▼▼▼

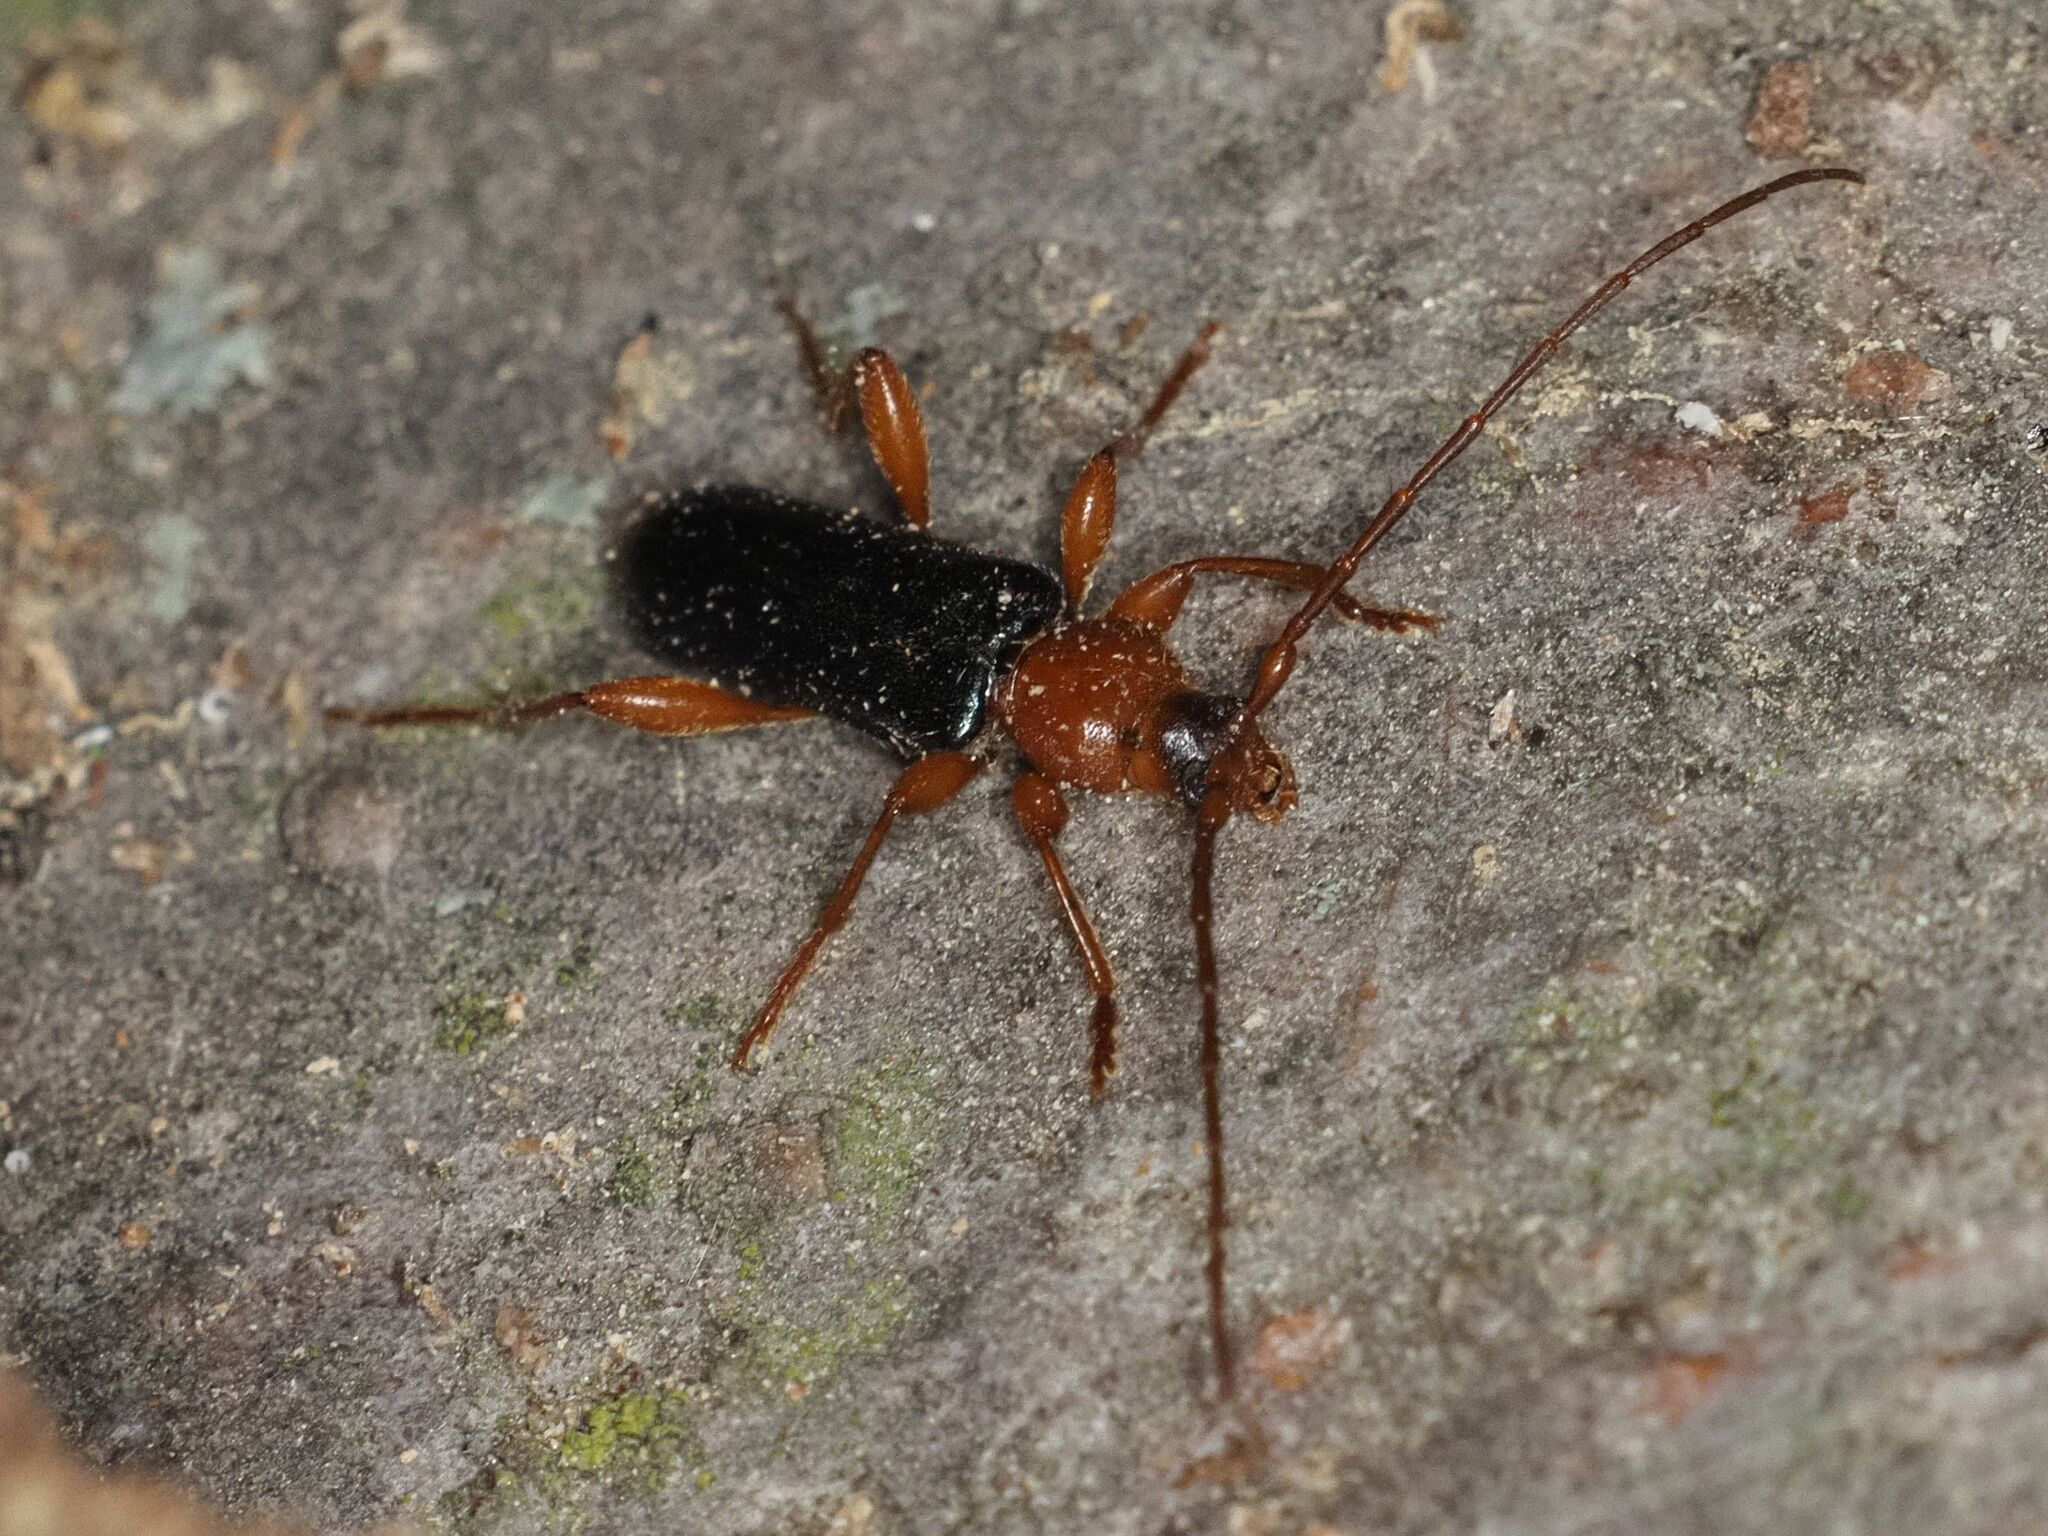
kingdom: Animalia
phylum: Arthropoda
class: Insecta
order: Coleoptera
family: Cerambycidae
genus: Phymatodes
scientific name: Phymatodes testaceus
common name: Long-horned beetle
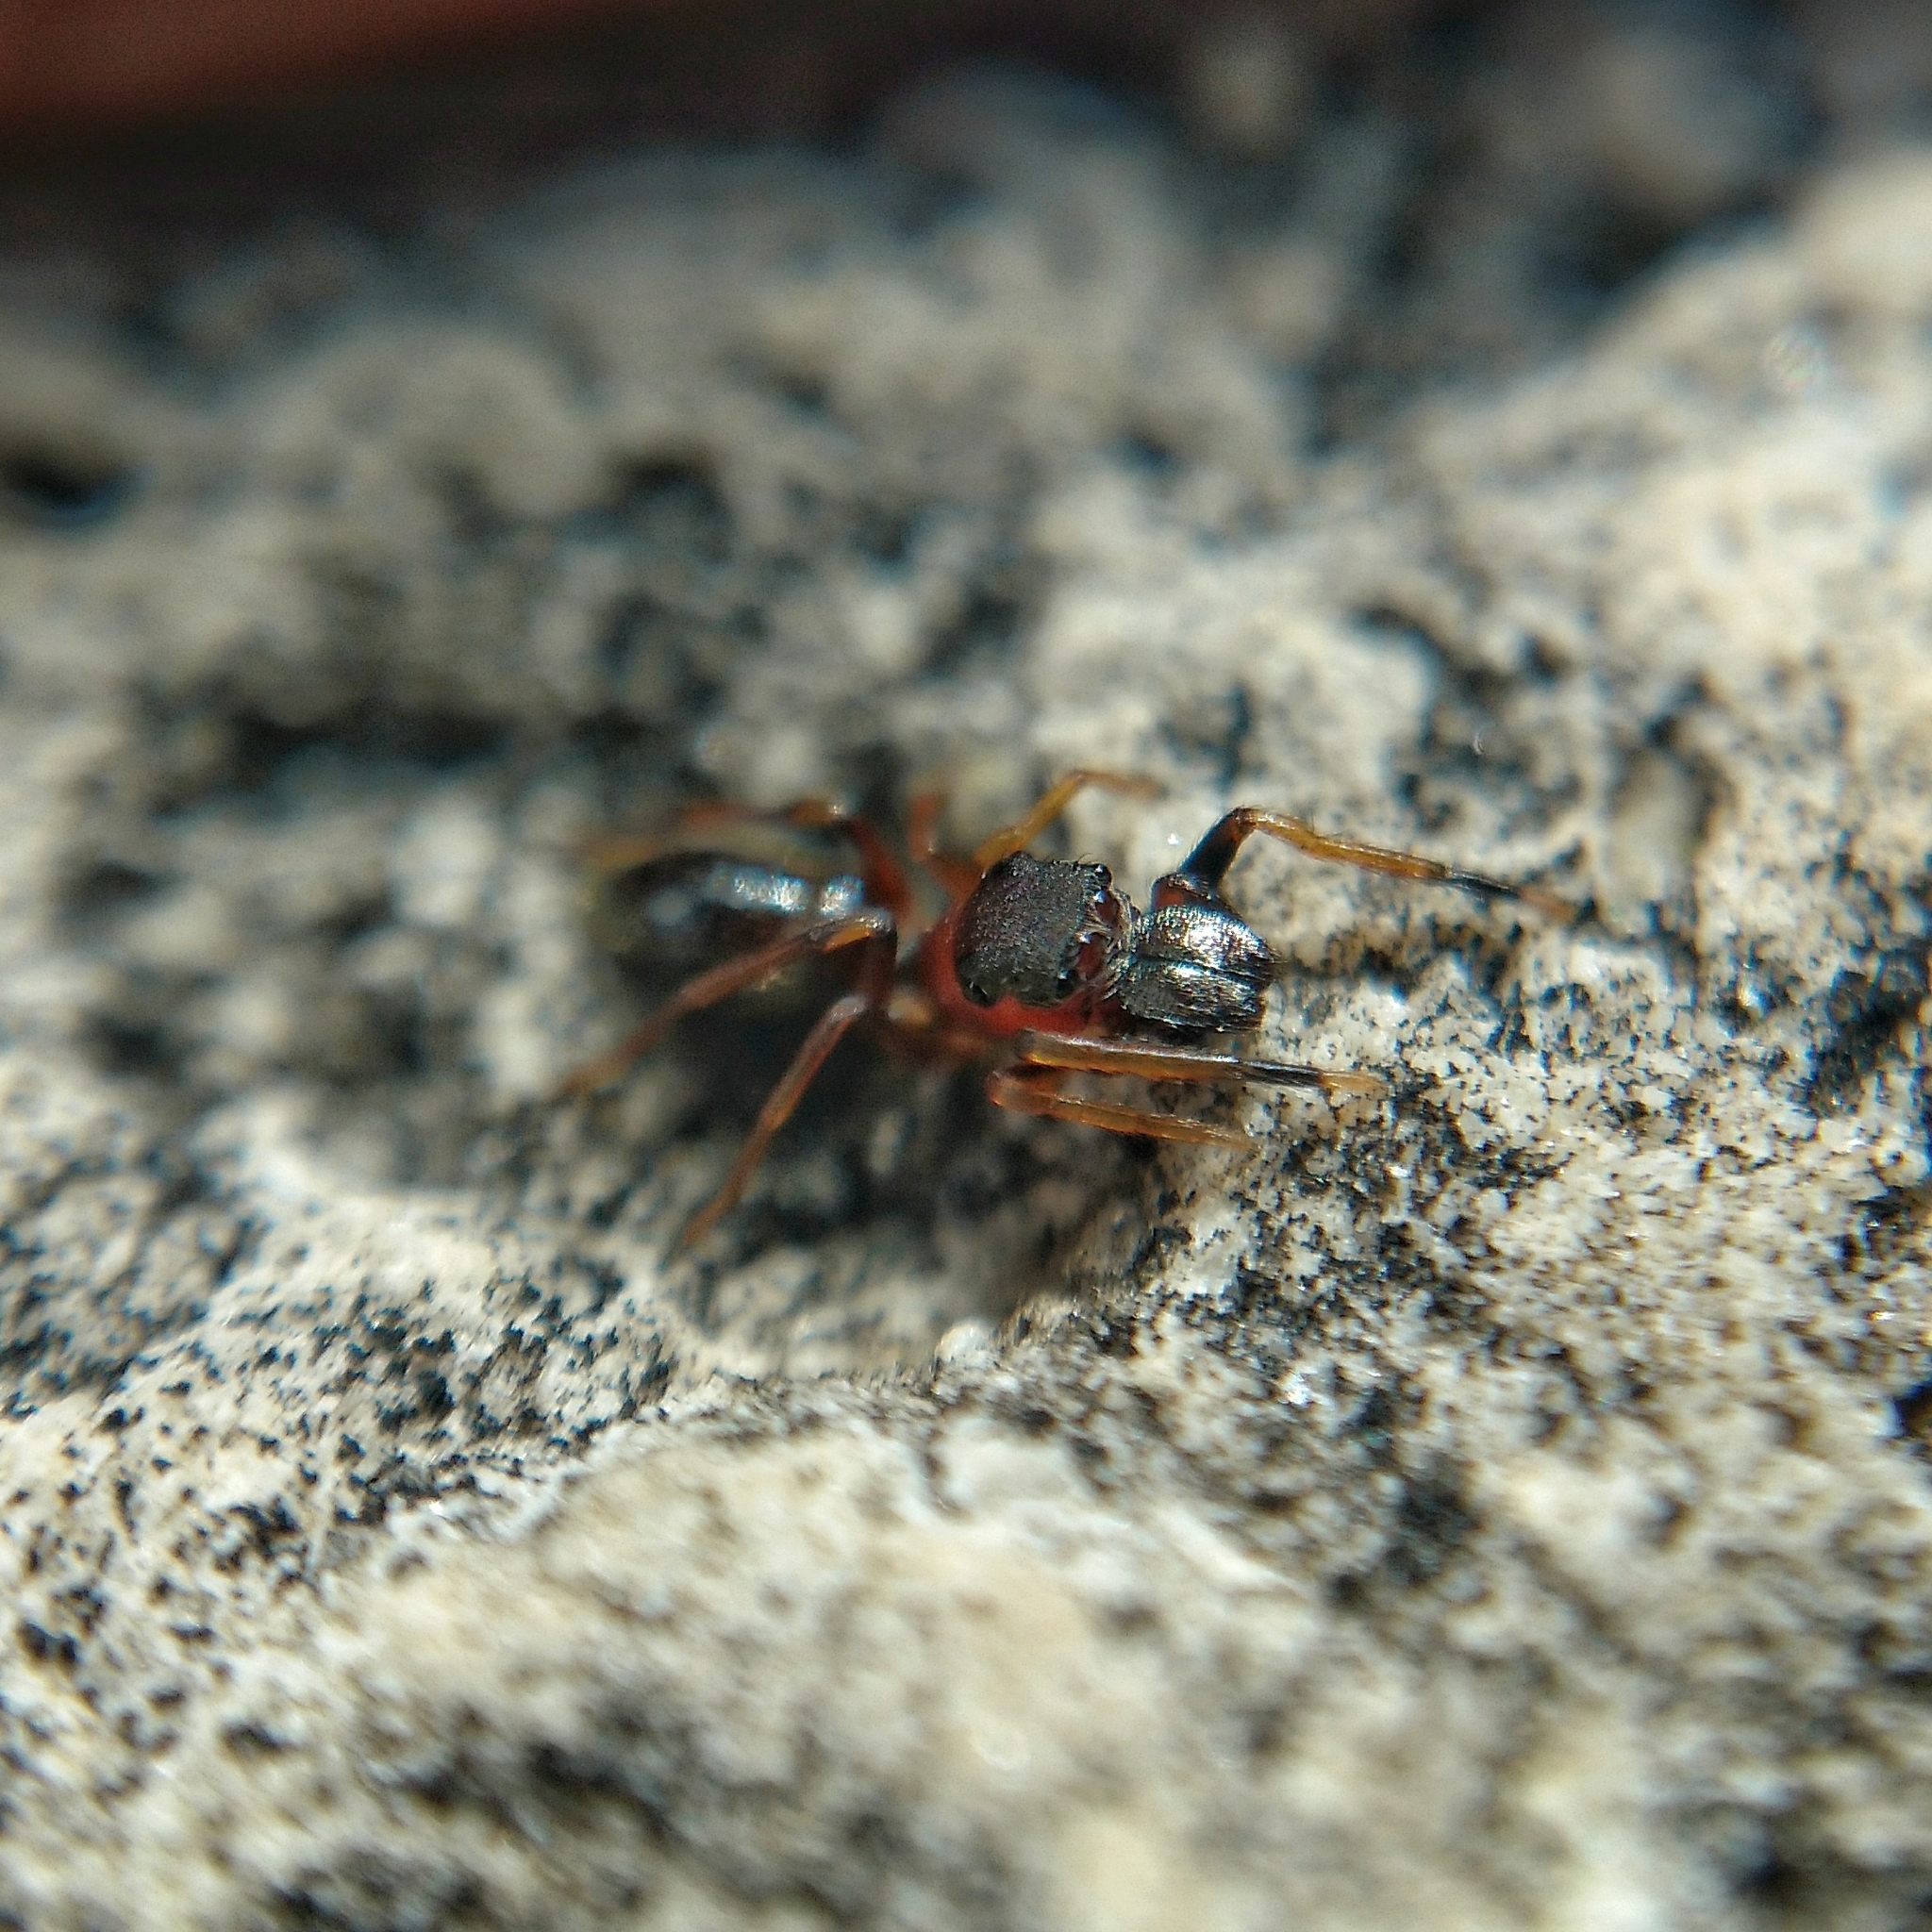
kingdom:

▲▲▲

▶ WRITTEN INSTRUCTION
Could you retype every line of the material above word for word, leaving the pictures out?

▶ SOLUTION TO THE PROBLEM
kingdom: Animalia
phylum: Arthropoda
class: Insecta
order: Coleoptera
family: Cerambycidae
genus: Phymatodes
scientific name: Phymatodes testaceus
common name: Long-horned beetle
kingdom:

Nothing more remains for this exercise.